In a recent study in Nature Neuroscience , Jaideep Bains and his team at the Cumming School of Medicine's Hotchkiss Brain Institute, at the University of Calgary have revealed that stress someone from your surrounding have may be contagious to you and change the brain in the same way as if it is your own stress.
The study was conducted on pairs of male and female mice and showed that brain is dynamic and responds to things that happen in the surrounding or things that are part of their organism. They took away one mouse from each pair and put them in hard stress before taking back to their pair. Then they examined the responses of a specific cell, CRH neurons which control the brain's response to stress. The results were shocking: each mouse's, stressed and non-stressed reacted in the same way.

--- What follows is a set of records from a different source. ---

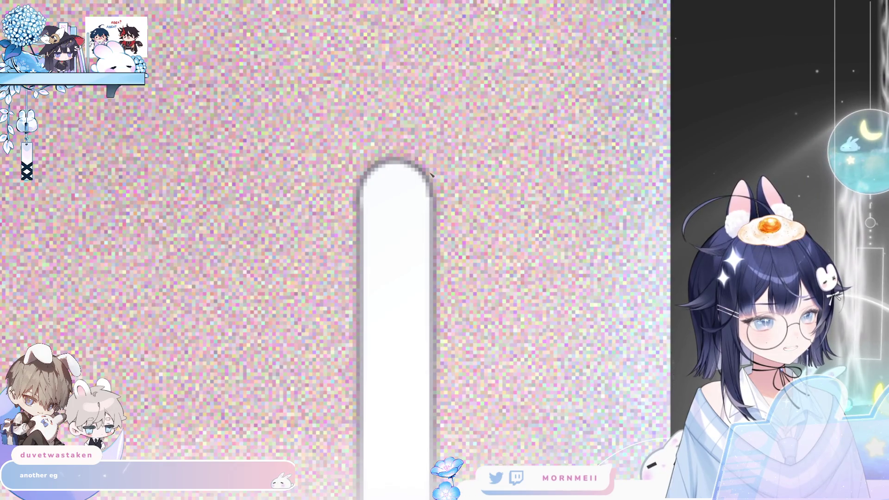
Step: Round the horizontal bar's left end and the vertical bar's top
scroll(434, 176, down, 4)
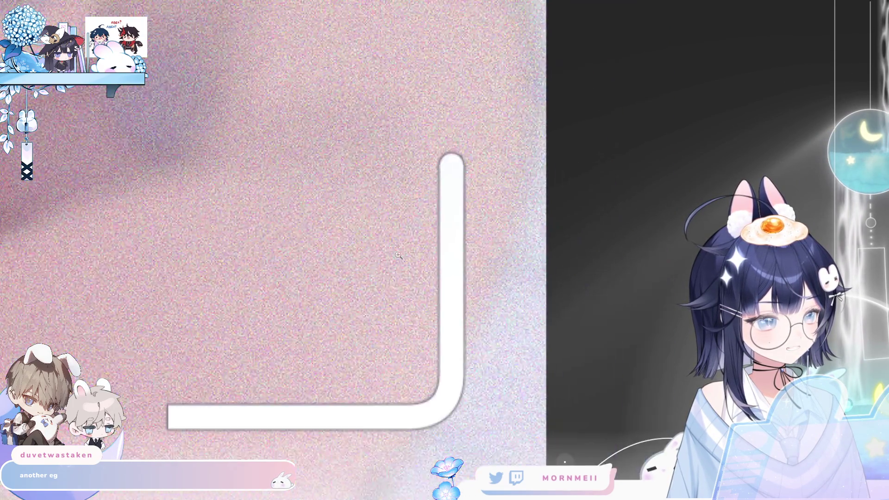
drag(176, 439, 322, 324)
scroll(322, 323, up, 3)
click(323, 313)
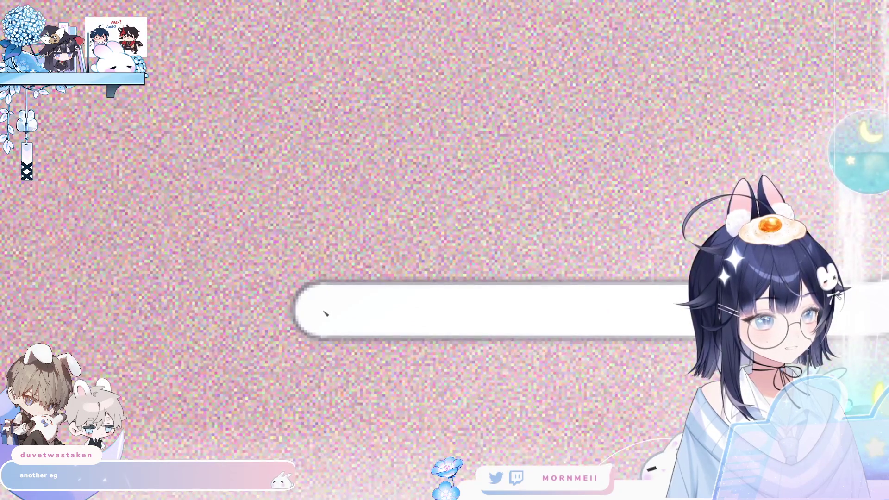
scroll(381, 256, down, 5)
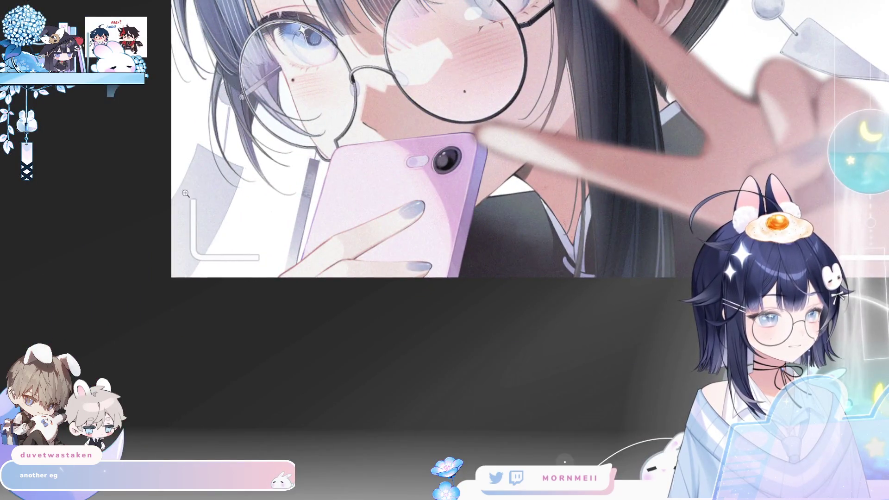
scroll(185, 190, up, 5)
click(175, 202)
key(ctrl+z)
click(174, 202)
Step: Repaint a rounded right end on the bar, retrying the dab until it sits right
scroll(520, 335, down, 3)
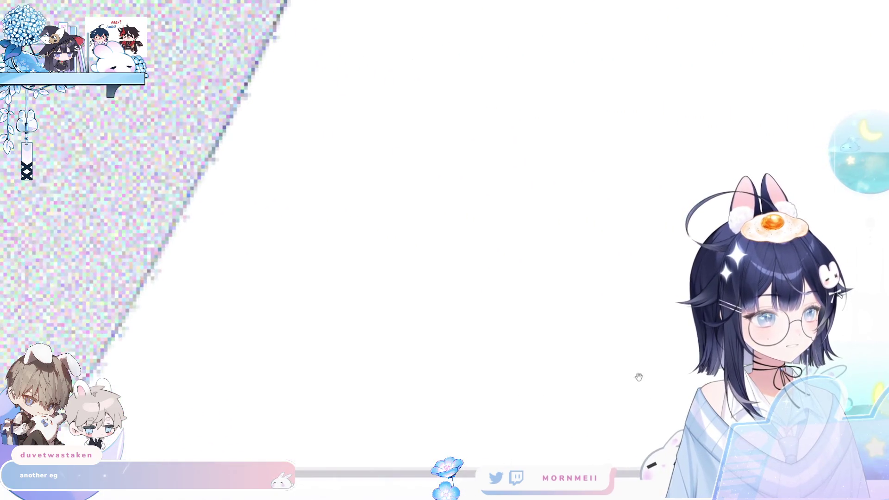
click(512, 240)
key(ctrl+z)
click(512, 240)
key(ctrl+z)
click(512, 241)
scroll(490, 238, down, 3)
scroll(417, 241, up, 8)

"What was remarkable was that CRH neurons from the partners, who were not themselves exposed to an actual stress, showed changes that were identical to those we measured in the stressed mice," commented the author of the study T. Sterley.

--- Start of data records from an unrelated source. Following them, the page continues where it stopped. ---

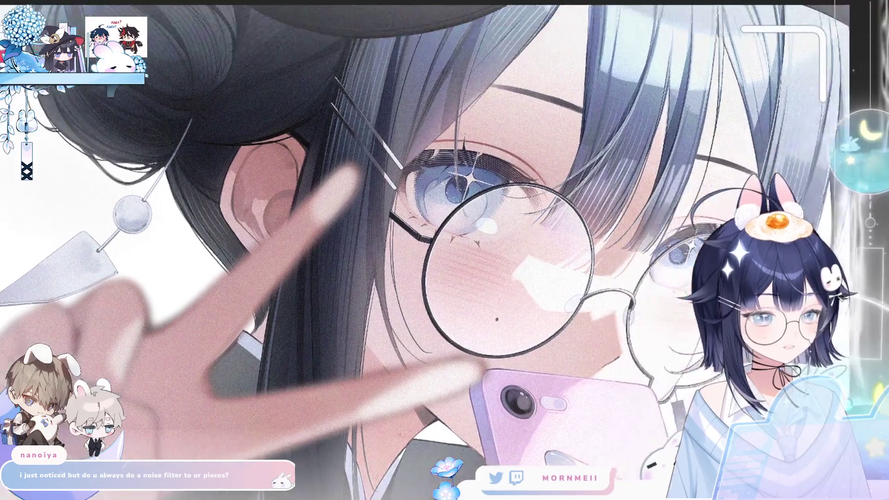
scroll(516, 144, down, 3)
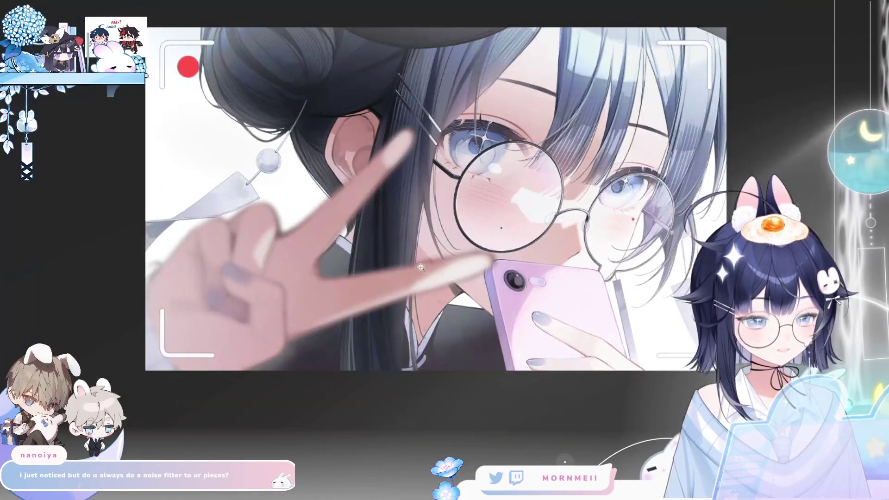
scroll(381, 332, up, 1)
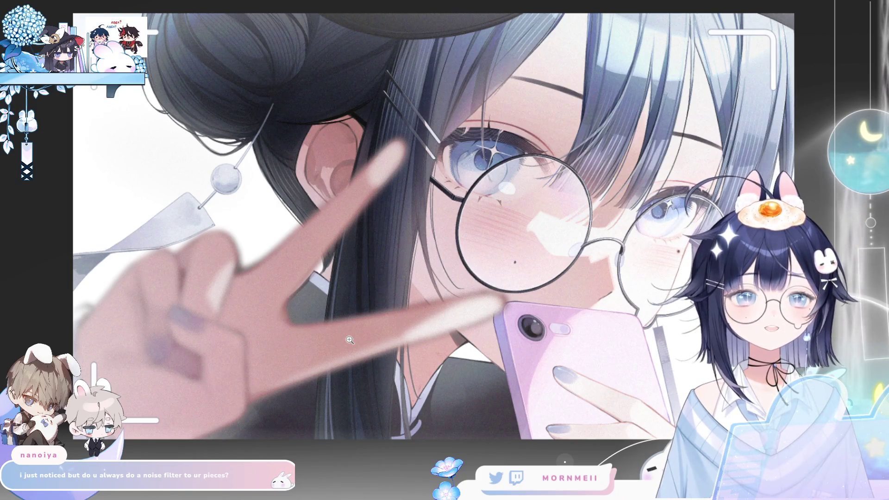
scroll(343, 249, down, 1)
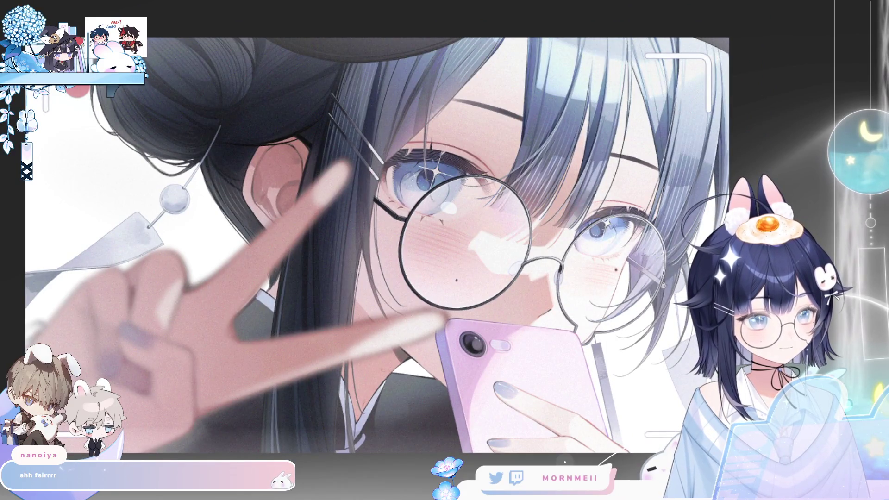
key(ctrl+apostrophe)
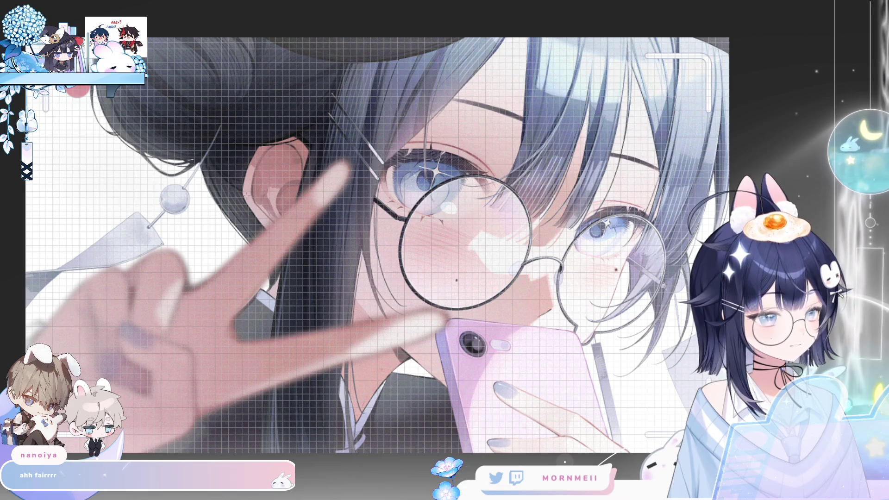
Step: Mirror the canvas to check the drawing, then flip it back and clear the selection
mouse_move(268, 191)
mouse_down()
mouse_move(484, 337)
mouse_move(513, 340)
mouse_move(514, 328)
mouse_up()
key(h)
key(h)
key(ctrl+d)
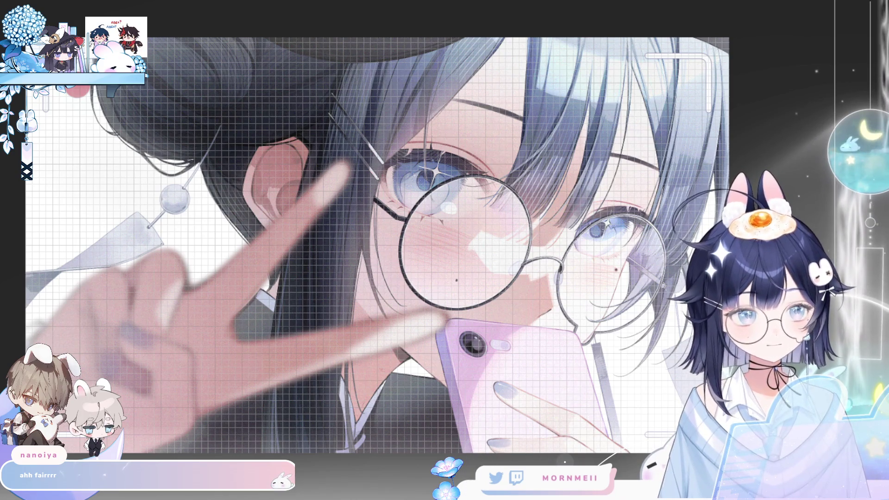
Step: Draw a white rounded-square outline just inside the lower-left corner bracket, redrawing it closer to the bracket
drag(445, 251, 653, 180)
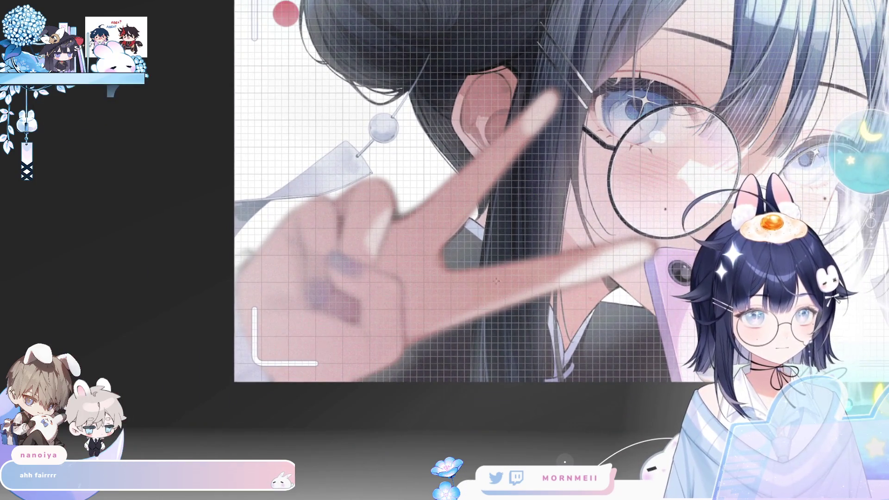
scroll(320, 331, up, 5)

When scientists silenced the neurons in the partner using light during its interaction with a stressed individual, the stress did not transfer to the partner. That means that the activation of these CRH neurons weakens the chemical signal to produce "alarm pheromones" that transfers to another mouse.
The scientists suppose that such effects may also be present in humans' mind. Luckily, with people, things are much simpler. Although we can not live without interaction with in the society, there are a plenty of ways to cope with stress and not "get infected". For instance , sport, exercises, meditation or taking calming tea.